Once "right eye: (198, 103)" turns up in a line below, reproduce that line and those after it exactly, stopping after the line with "left ear: (87, 82)"; leave pictures out.

Stored entries
______

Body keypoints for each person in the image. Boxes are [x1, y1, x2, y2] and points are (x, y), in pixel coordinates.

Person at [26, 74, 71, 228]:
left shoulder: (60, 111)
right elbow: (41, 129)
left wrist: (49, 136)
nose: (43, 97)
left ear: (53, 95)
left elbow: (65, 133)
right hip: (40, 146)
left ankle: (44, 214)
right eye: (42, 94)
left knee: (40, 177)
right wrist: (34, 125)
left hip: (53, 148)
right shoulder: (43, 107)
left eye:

______

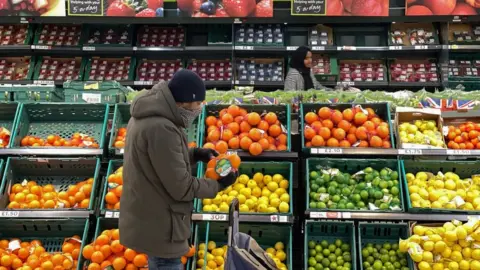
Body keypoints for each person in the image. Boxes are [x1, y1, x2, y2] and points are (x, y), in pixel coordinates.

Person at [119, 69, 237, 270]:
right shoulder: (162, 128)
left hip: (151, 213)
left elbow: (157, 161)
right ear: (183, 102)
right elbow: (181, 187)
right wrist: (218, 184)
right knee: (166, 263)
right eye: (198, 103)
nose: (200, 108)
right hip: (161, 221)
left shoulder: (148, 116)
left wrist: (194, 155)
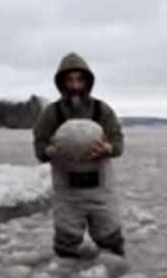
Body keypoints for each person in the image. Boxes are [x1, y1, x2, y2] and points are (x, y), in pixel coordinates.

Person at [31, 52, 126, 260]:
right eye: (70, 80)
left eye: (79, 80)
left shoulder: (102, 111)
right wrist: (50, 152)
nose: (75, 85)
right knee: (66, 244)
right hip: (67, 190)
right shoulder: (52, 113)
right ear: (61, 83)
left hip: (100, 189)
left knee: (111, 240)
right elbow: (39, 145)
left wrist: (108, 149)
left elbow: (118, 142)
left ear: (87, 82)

______

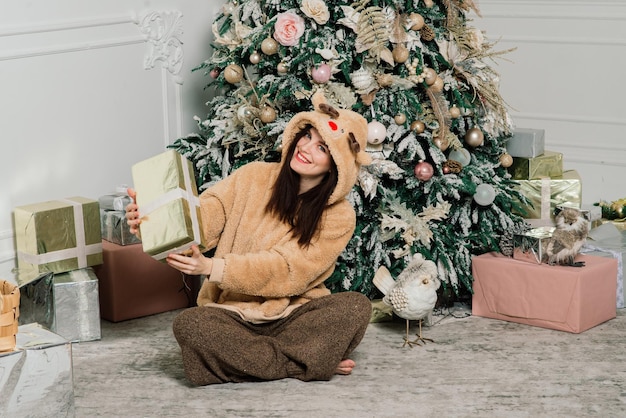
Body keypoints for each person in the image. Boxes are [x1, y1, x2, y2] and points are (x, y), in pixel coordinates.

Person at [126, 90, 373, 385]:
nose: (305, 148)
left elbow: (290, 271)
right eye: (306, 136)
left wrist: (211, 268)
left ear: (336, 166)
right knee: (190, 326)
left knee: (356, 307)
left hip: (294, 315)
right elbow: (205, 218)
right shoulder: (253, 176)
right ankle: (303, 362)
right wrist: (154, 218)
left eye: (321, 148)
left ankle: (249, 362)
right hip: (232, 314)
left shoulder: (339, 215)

______

• **Response for this exercise**
right eye: (198, 103)
nose: (200, 108)
right hip: (161, 221)
left shoulder: (148, 116)
left wrist: (194, 155)
Body keypoints for each person in the image. Boxes are [x1, y1, x2, y2] and points are (x, y), in pixel coordinates.

Person at [31, 52, 126, 260]:
right eye: (70, 80)
left eye: (79, 80)
left shoulder: (102, 111)
right wrist: (50, 152)
nose: (75, 85)
right knee: (66, 244)
right hip: (67, 190)
right shoulder: (52, 113)
right ear: (61, 83)
left hip: (100, 189)
left knee: (111, 240)
right elbow: (39, 145)
left wrist: (108, 149)
left elbow: (118, 142)
left ear: (87, 82)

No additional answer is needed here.